# DMX Candles?



## Drusius (Sep 11, 2017)

This must have been discussed at some point but I can't seem to find a thread.

Anyone have experience or suggestions for LED, DMX controllable candles? I have several shows in my current season that could make use of them.

Thanks for any and all suggestions!


----------



## Taniith (Sep 11, 2017)

City Theatrical has an LED version of their candles, and they say you can plug their power bricks into a dimmer... which isn't quite direct DMX control, but close: http://www.citytheatrical.com/Produ...ed-?dept=e71ecae2-cd2e-49f8-9565-f6a61de65f48


----------



## RonHebbard (Sep 11, 2017)

Drusius said:


> This must have been discussed at some point but I can't seem to find a thread.
> 
> Anyone have experience or suggestions for LED, DMX controllable candles? I have several shows in my current season that could make use of them.
> 
> Thanks for any and all suggestions!


@Drusius Dimmer plus dummy load plus most anybody's electric candles.
How much dummy load is somewhat dependent upon your dimmer. I had racks of Strand CD80's that worked well with 6 Watt 6S120 6 Watt 120 Volt candelabra based lamps for dummy loads. At the other end of the dummy load scale is a 500 Watt fresnel back stage in a corner or out in a stairwell.
Toodleoo!
Ron Hebbard.


----------



## Harrison Hohnholt (Sep 12, 2017)

Continuing with what @Taniith said, you can use our candles with the 5742M Qolorflex 4x2.5A Wireless dimmer. http://www.citytheatrical.com/docs/...37737afbb8396b949d71ff00001a956a.pdf?sfvrsn=0 That is the tech bulletin on how it is done. If you have any questions just give us a call.


----------



## RC4Wireless (Sep 12, 2017)

Below is a short video showing how to wirelessly dim LED flicker candles. The focus here is on very low cost 3V candles, but the same technique will work with any candle device. For a 9V candle, you can run both the dimmer and the candle with a 9V battery. It's best to use something larger than a little rectangular 9V battery; a pack of AAA batteries is a little bit larger but delivers a much longer running time.
http://rc4.info/knowledge-base/smoothly-dim-a-low-cost-flicker-candle/


----------



## soundtech193746 (Sep 12, 2017)

Drusius said:


> This must have been discussed at some point but I can't seem to find a thread.
> 
> Anyone have experience or suggestions for LED, DMX controllable candles?

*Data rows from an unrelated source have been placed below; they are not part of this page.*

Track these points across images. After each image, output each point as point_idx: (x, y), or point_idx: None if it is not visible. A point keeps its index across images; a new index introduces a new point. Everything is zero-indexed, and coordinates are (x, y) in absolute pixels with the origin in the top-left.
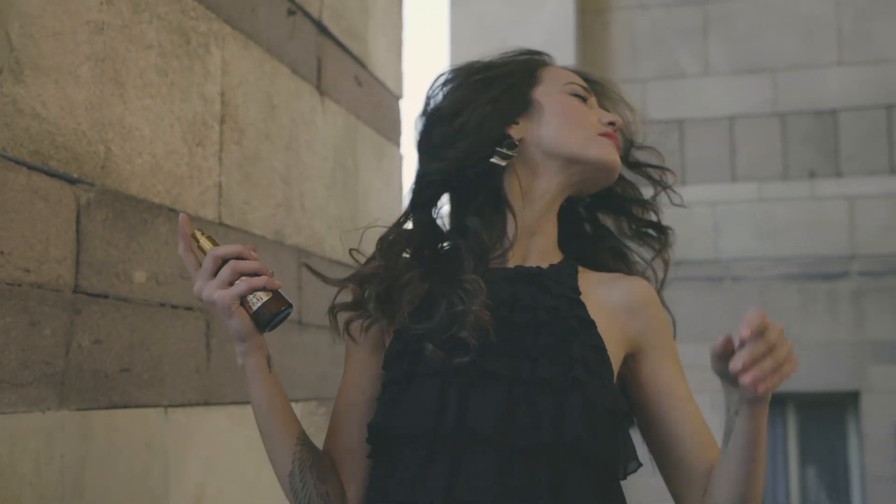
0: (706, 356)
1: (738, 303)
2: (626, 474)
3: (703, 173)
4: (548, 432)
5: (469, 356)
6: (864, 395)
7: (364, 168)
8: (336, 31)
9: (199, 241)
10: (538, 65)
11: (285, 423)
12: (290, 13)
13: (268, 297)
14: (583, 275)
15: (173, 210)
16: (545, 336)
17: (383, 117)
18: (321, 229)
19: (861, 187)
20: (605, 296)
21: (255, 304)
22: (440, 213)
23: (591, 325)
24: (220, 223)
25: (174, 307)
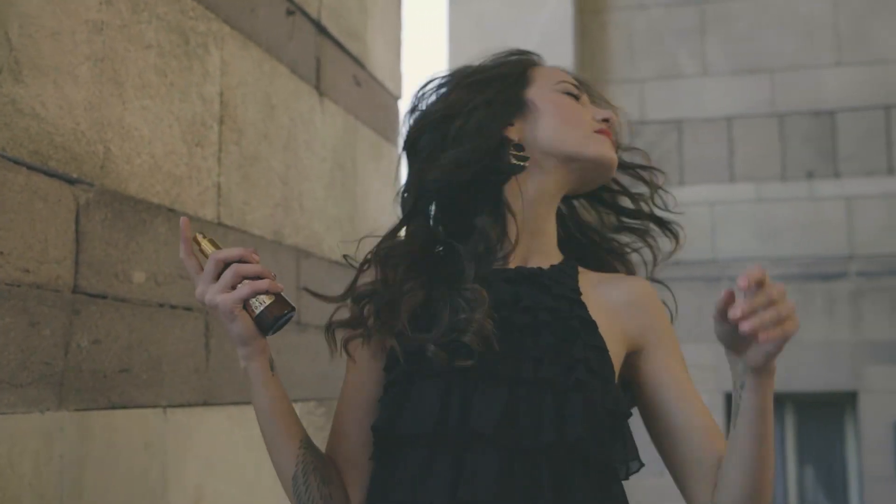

I have several shows in my current season that could make use of them.
> 
> Thanks for any and all suggestions!



You could possibly buy electric candles like these: https://factorydirectcraft.com/cata...J7iDt1arpJGc9yLOU3Rludor5o74Q1G4aArkZEALw_wcB

Then plug them into a inexpensive dimmer like this: https://www.sweetwater.com/store/de...v8dXDOUEmsqGvAT6fh_ayVXAHVEJac-QaAm2HEALw_wcB

Our church uses these for our baptism and communion services


----------